The following summer, Miller announced that he would be switching to wide receiver for his final season in Columbus. It seemed to be a risky move from the standpoint of his NFL stock. But as he would prove throughout the season, it paid off. Operating out of the hybrid back position which is a staple of Meyer’s offensive philosophy, he accounted for 522 total yards and four touchdowns. And he pulled off arguably the play of the year with his scintillating spin move that led to a decisive touchdown in their season opening win against Virginia Tech.
- ideal frame and build for an NFL-caliber receiver.
- phenomenal athlete with great acceleration off the snap.
- super soft, confident hands that can bring in the odd inaccurate ball thrown his way.
- solid down-field vision makes him a legit yards after catch threat.
- has the ability to separate when dealing with press coverage.
- good lateral twitch enables him to take advantage of space in the secondary.
- showed qualities of being a deep ball threat.
- experience at quarterback makes him an obvious option on wildcat plays.
- proven leader during his time at Ohio State.
- has the drive and work ethic necessary to succeed at next level.
- clear lack of experience at the position having just played it for a season.
- receiving yards/touchdown numbers weren’t eye-popping by any means.

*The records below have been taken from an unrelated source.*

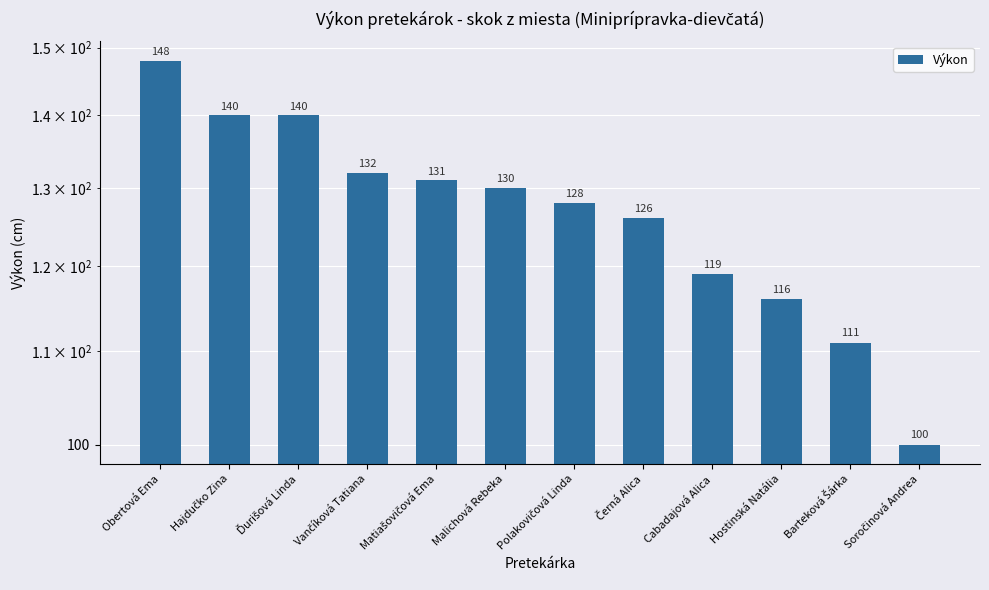

Where is the data nearest to the value 124?

Černá Alica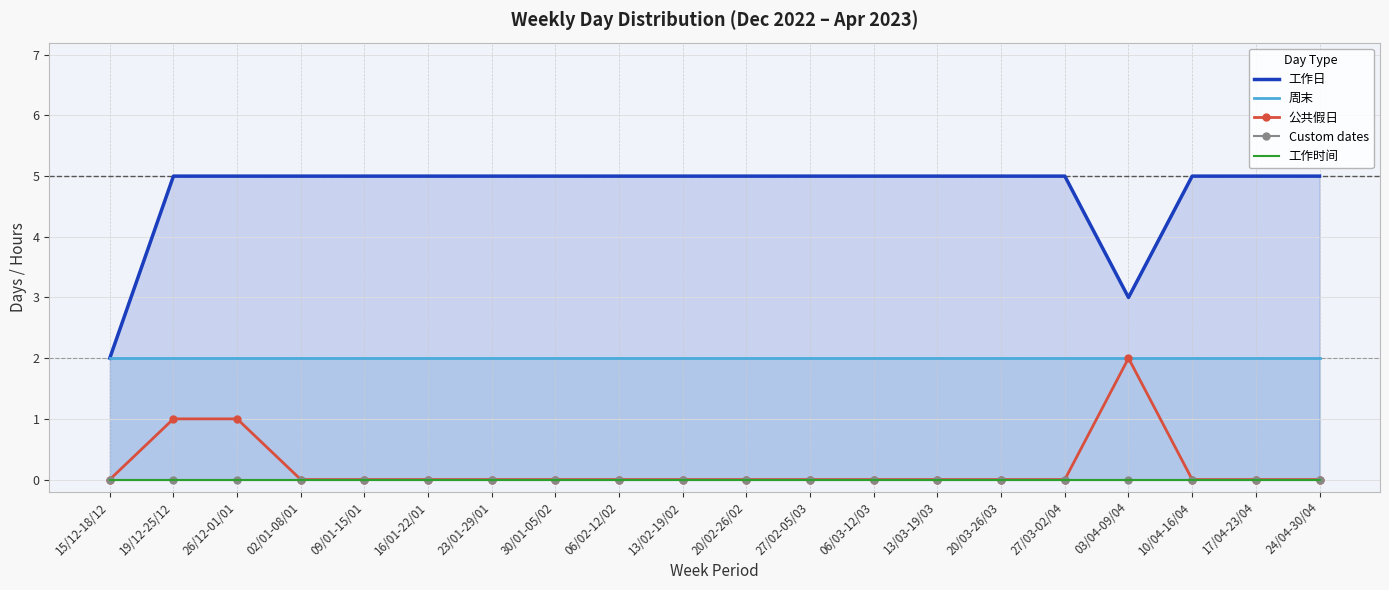

At which category is the sum across all series the highest?

19/12-25/12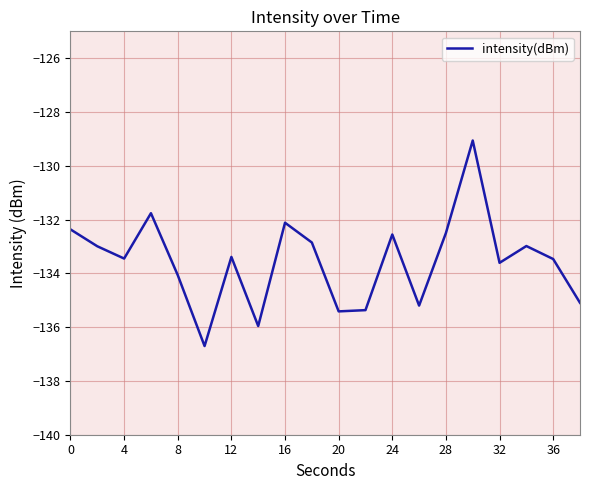

What is the maximum value shown in the chart?

-129.1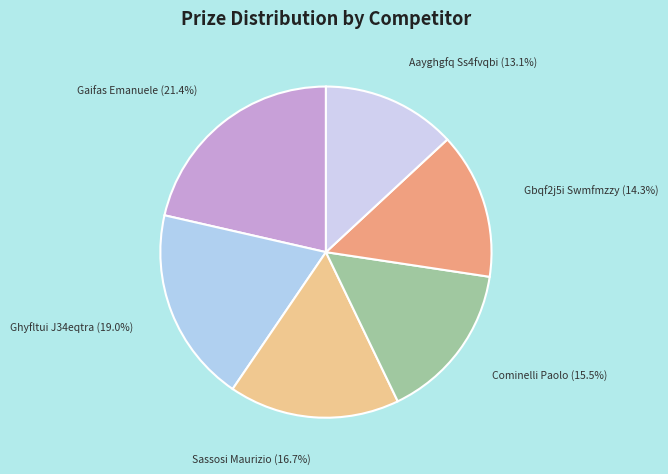

Rank the categories by value from highest to lowest.

Gaifas Emanuele, Ghyfltui J34eqtra, Sassosi Maurizio, Cominelli Paolo, Gbqf2j5i Swmfmzzy, Aayghgfq Ss4fvqbi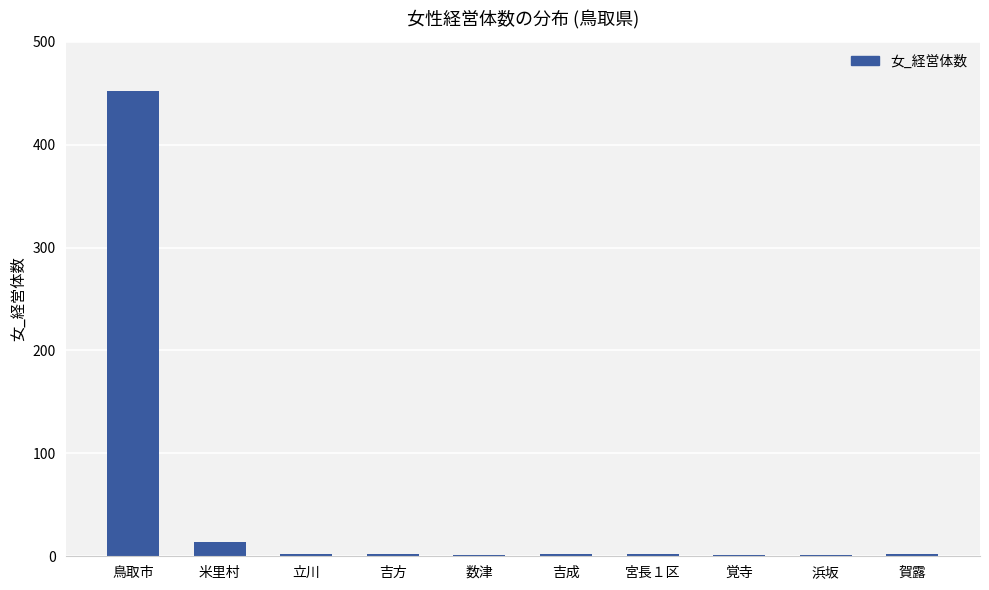

Where is the data nearest to the value 226?

米里村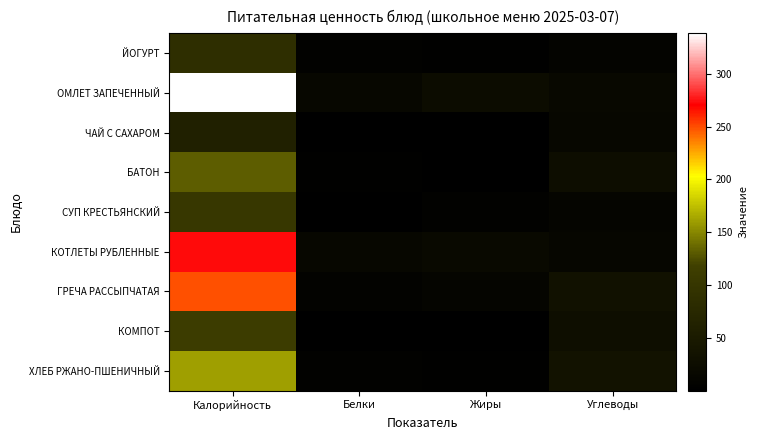

Which series has the largest total across all categories?

ОМЛЕТ ЗАПЕЧЕННЫЙ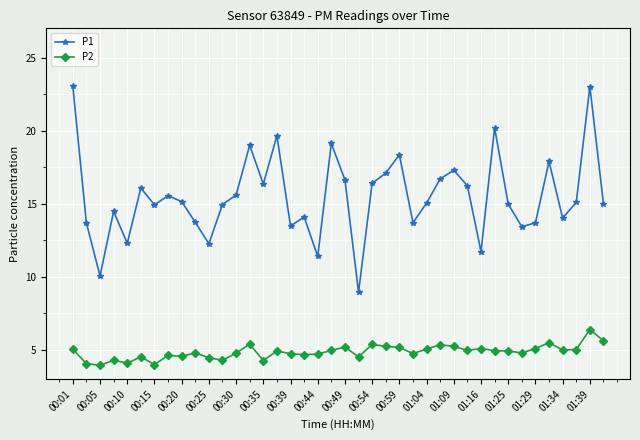

True or false: P1 has more than 0 interior local peaks.

True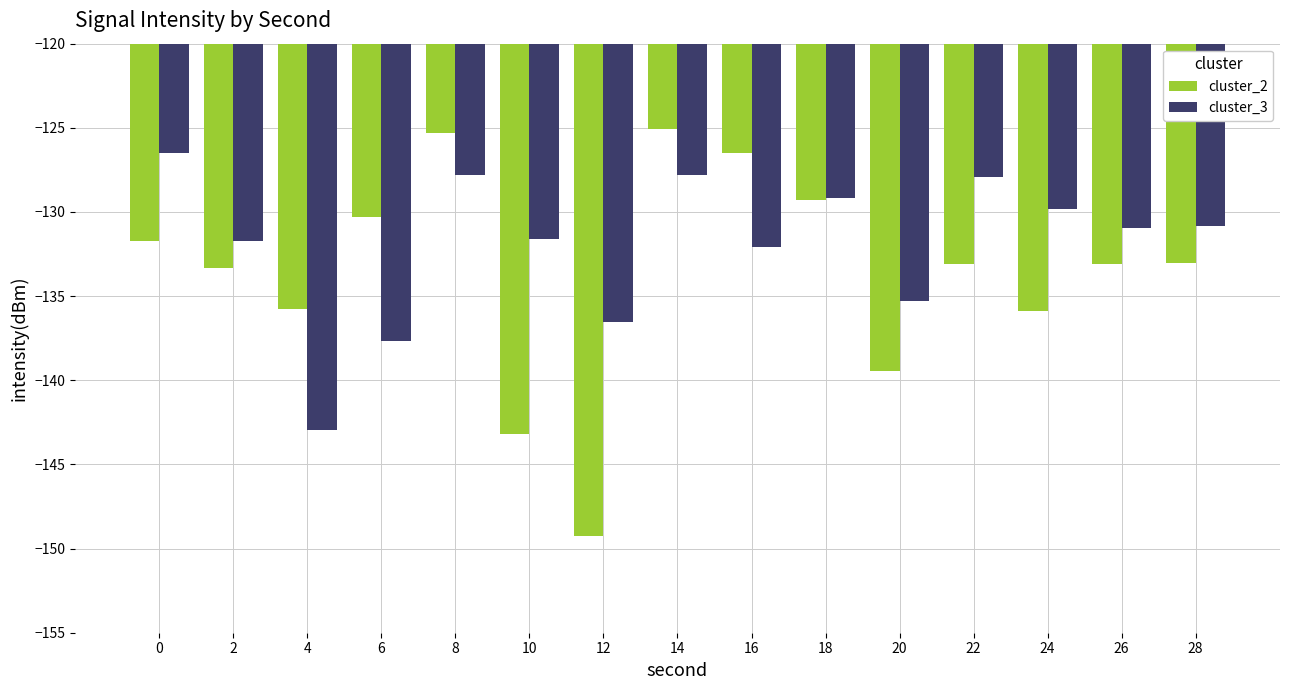

True or false: cluster_3 has a value of -131.6 at 10.

True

- needs to expand route tree.
- wasn’t used much in Ohio State’s intermediate passing game.
- could use a little more deceptiveness in his route running.
- might need time to adjust to pro-style concepts.
- tends to carry the ball too exposed at times after the catch.
NFL Comparison: Terrance Williams
Teams with Need at Position: Buffalo Bills, Cincinnati Bengals, Cleveland Browns, Los Angeles Rams
Projection: early to middle second round
Braxton Miller’s virtually seamless transition to receiver speaks to his incredible ability to pick up a steep learning curve. His leadership as part of an Ohio State senior class that won more games than any other (and that’s saying something at a program like OSU) is a huge plus in the eyes of many NFL scouts. There certainly are obvious concerns about his experience as a pass catcher. But his tantalizing potential and tireless work ethic has him high on the radar of many teams. He looks to be a surefire day two selection.